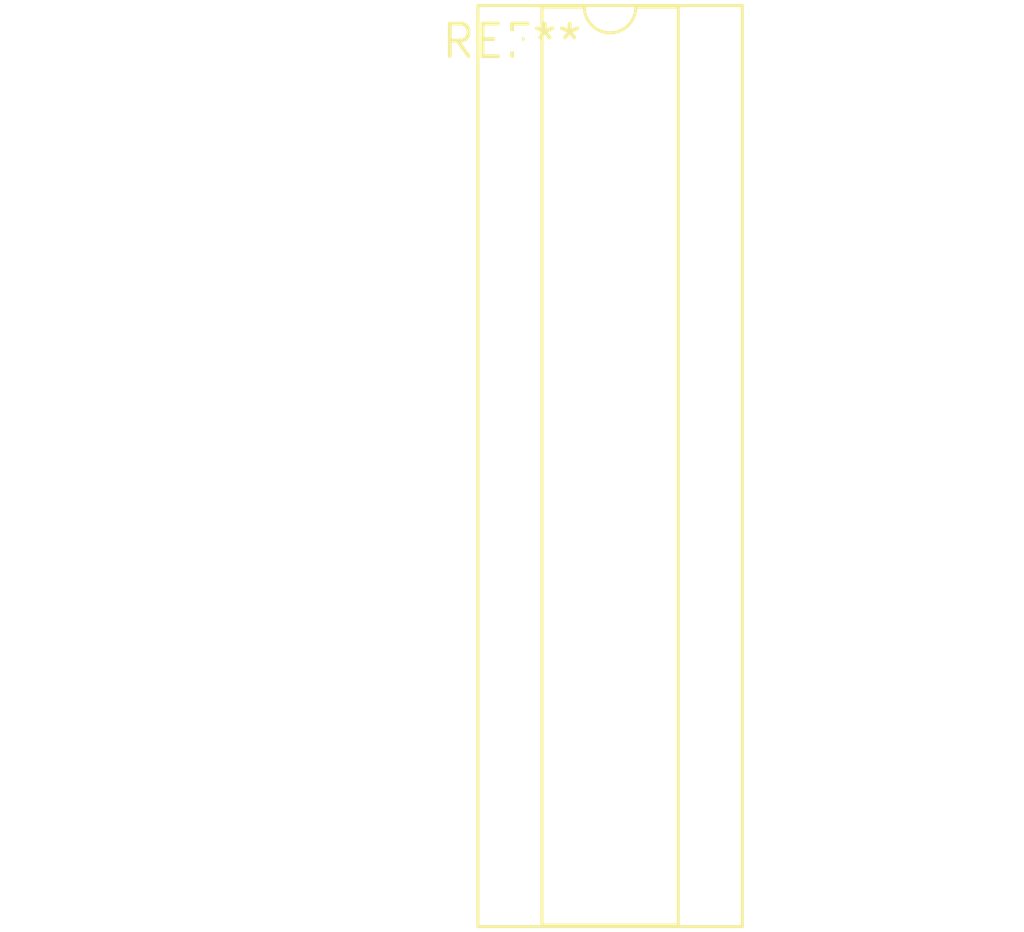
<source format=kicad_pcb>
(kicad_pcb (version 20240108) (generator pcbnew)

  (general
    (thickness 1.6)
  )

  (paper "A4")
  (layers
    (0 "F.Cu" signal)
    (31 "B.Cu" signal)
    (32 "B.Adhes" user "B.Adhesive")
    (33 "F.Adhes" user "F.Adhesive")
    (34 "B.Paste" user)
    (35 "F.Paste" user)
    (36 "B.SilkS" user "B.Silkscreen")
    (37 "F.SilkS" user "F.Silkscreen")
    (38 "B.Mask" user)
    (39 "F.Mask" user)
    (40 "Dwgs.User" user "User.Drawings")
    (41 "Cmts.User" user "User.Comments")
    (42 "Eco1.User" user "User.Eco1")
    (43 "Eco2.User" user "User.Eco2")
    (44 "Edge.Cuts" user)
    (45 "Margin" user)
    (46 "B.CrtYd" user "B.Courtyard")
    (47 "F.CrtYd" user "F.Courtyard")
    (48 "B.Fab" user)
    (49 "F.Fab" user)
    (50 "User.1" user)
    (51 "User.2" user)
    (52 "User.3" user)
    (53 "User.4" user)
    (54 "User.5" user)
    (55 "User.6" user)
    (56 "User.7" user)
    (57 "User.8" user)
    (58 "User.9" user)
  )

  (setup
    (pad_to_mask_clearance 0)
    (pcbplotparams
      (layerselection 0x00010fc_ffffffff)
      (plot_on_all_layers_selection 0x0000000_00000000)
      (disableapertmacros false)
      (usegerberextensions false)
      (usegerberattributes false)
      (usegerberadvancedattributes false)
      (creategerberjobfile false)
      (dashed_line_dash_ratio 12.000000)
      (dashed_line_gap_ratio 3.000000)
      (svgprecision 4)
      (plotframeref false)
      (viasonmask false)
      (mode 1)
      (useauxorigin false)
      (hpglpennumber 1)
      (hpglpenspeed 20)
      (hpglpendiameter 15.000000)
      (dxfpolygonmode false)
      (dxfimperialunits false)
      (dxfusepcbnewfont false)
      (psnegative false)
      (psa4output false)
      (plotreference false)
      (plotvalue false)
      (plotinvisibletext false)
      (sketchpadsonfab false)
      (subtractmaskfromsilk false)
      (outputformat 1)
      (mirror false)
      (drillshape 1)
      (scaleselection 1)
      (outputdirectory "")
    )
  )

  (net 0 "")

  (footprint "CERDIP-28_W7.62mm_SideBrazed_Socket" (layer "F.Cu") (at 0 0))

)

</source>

◆ ◆ ◆ ◆ ◆

> [WORK INSTRUCTIONS] Produce the entries above once more, exactly as given, with each picture left out.

> [EXPECTED ANSWER]
<source format=kicad_pcb>
(kicad_pcb (version 20240108) (generator pcbnew)

  (general
    (thickness 1.6)
  )

  (paper "A4")
  (layers
    (0 "F.Cu" signal)
    (31 "B.Cu" signal)
    (32 "B.Adhes" user "B.Adhesive")
    (33 "F.Adhes" user "F.Adhesive")
    (34 "B.Paste" user)
    (35 "F.Paste" user)
    (36 "B.SilkS" user "B.Silkscreen")
    (37 "F.SilkS" user "F.Silkscreen")
    (38 "B.Mask" user)
    (39 "F.Mask" user)
    (40 "Dwgs.User" user "User.Drawings")
    (41 "Cmts.User" user "User.Comments")
    (42 "Eco1.User" user "User.Eco1")
    (43 "Eco2.User" user "User.Eco2")
    (44 "Edge.Cuts" user)
    (45 "Margin" user)
    (46 "B.CrtYd" user "B.Courtyard")
    (47 "F.CrtYd" user "F.Courtyard")
    (48 "B.Fab" user)
    (49 "F.Fab" user)
    (50 "User.1" user)
    (51 "User.2" user)
    (52 "User.3" user)
    (53 "User.4" user)
    (54 "User.5" user)
    (55 "User.6" user)
    (56 "User.7" user)
    (57 "User.8" user)
    (58 "User.9" user)
  )

  (setup
    (pad_to_mask_clearance 0)
    (pcbplotparams
      (layerselection 0x00010fc_ffffffff)
      (plot_on_all_layers_selection 0x0000000_00000000)
      (disableapertmacros false)
      (usegerberextensions false)
      (usegerberattributes false)
      (usegerberadvancedattributes false)
      (creategerberjobfile false)
      (dashed_line_dash_ratio 12.000000)
      (dashed_line_gap_ratio 3.000000)
      (svgprecision 4)
      (plotframeref false)
      (viasonmask false)
      (mode 1)
      (useauxorigin false)
      (hpglpennumber 1)
      (hpglpenspeed 20)
      (hpglpendiameter 15.000000)
      (dxfpolygonmode false)
      (dxfimperialunits false)
      (dxfusepcbnewfont false)
      (psnegative false)
      (psa4output false)
      (plotreference false)
      (plotvalue false)
      (plotinvisibletext false)
      (sketchpadsonfab false)
      (subtractmaskfromsilk false)
      (outputformat 1)
      (mirror false)
      (drillshape 1)
      (scaleselection 1)
      (outputdirectory "")
    )
  )

  (net 0 "")

  (footprint "CERDIP-28_W7.62mm_SideBrazed_Socket" (layer "F.Cu") (at 0 0))

)

</source>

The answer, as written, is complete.